Atom Selection Reference¶

Introduction¶

MDTaj’s trajectory analysis functions use 0-based arrays of “atom indices” to refer to subsets or groups of atoms in trajectories. To generate these index arrays, MDTraj includes a powerful text-based atom selection domain-specific language operating on the Topology. The following are all valid selection queries:

top.select("water")
top.select("resSeq 35")
top.select("water and name O")
top.select("mass 5.5 to 20")
top.select("resname =~ 'C.*'")
top.select("protein and (backbone or resname ALA)")

These queries return a numpy array of integers containing the indices of the matching atoms. Equivalent python code for every selection expression can be generated using Topology.select_expression.

>>> top.select_expression("water and name O")
"[atom.index for atom in topology.atoms if (atom.residue.is_water and (atom.name == 'O'))]"

Reference¶

MDTraj recognizes the following keywords. Each keyword maps directly to a property on the MDTraj topology object’s Atom/Residue/Chain tree.

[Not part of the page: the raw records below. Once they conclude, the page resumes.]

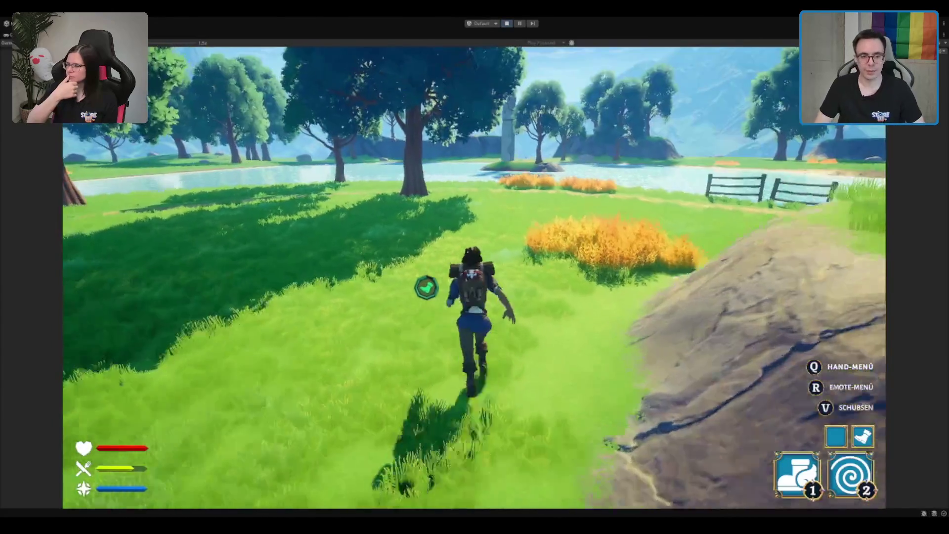
# Leap toward the lake, then view the Wiredepp prefab's Magic circle fire effect in the dungeon room
pyautogui.press('2')
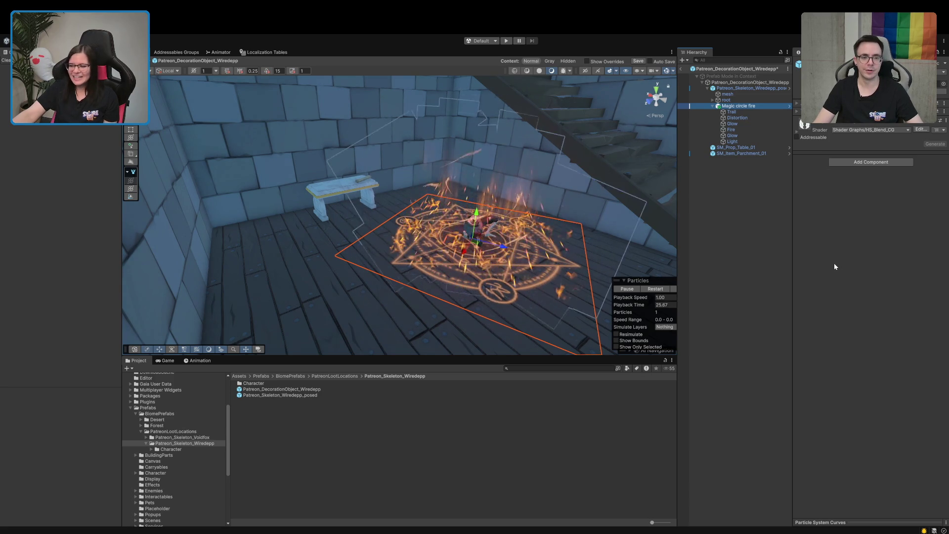
pyautogui.moveTo(587, 252)
pyautogui.mouseDown()
pyautogui.moveTo(540, 250)
pyautogui.moveTo(487, 269)
pyautogui.mouseUp()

Keyword	Synonyms	Type	Description
`all`	`everything`	`bool`	Matches everything
`none`	`nothing`	`bool`	Matches nothing
`backbone`	`is_backbone`	`bool`	Whether atom is in the backbone of a protein residue
`sidechain`	`is_sidechain`	`bool`	Whether atom is in the sidechain of a protein residue
`protein`	`is_protein`	`bool`	Whether atom is part of a protein residue
`water`	`is_water`, `waters`	`bool`	Whether atom is part of a water residue
`name`		`str`	Atom name
`index`		`int`	Atom index (0-based)
`n_bonds`		`int`	Number of bonds this atom participates in
`type`	`element`, `symbol`	`str`	1 or 2-letter chemical symbols from the periodic table
`mass`		`float`	Element atomic mass (daltons)
`residue`	`resSeq`	`int`	Residue Sequence record (generally 1-based, but depends on topology)
`resid`	`resi`	`int`	Residue index (0-based)
`resname`	`resn`	`str`	Residue name
`rescode`	`code`, resc`	`str`	1-letter residue code
`chainid`		`int`	Chain index (0-based)

Literals¶

Integer, floating point, and string literals are also parsed. Both single-quoted, strings, double-quoted strings, and bare words are also parsed as string literals.

# The following queries are equivalent
top.select("symbol == O")
top.select("symbol == 'O'")
top.select('symbol == "O"')

Operators¶

Standard boolean operations (and, or, and not) as well as their C-style aliases (&&, ||, !) are supported. The expected logical operators (<, <=, ==, !=, >=, >) are also available, as along with their FORTRAN-style synonyms (lt, le, eq, ne, ge, gt).

A regular-expression matching operator, =~, is available. For example, to match any of the names 'C1', 'C2', 'C3', 'C4', you can use the following query. The regular expression syntax is just the native python Regex syntax

top.select("name =~ 'C[1-4]'")

An implicit equality relation is implied between adjacent expressions

# The following queries are equivalent
top.select("resid 35")
top.select("resid == 35")

Range queries¶

Range queries are also supported. The range condition is an expression of the form <expression> <low> to <high>, which resolves to <low> <= <expression> <= <high>. For example

# The following queries are equivalent
top.select("resid 10 to 30")
top.select("(10 <= resid) and (resid <= 30)")

Implementation¶

MDTraj atom selection DSL lets users specify an expression which operates on a single Atom and return a bool, which is used subsequently as the predicate for a filter expression. The expressions compile to Python bytecode, and are then executed directly against the topology object in the python VM.

This is done in two steps: first, query strings are parsed according to a grammar defined using PyParsing. The parse tree is traversed, and used to construct an abstract syntax tree corresponding to the equivalent Python atom selection expression (e.g. Topology.select_expression).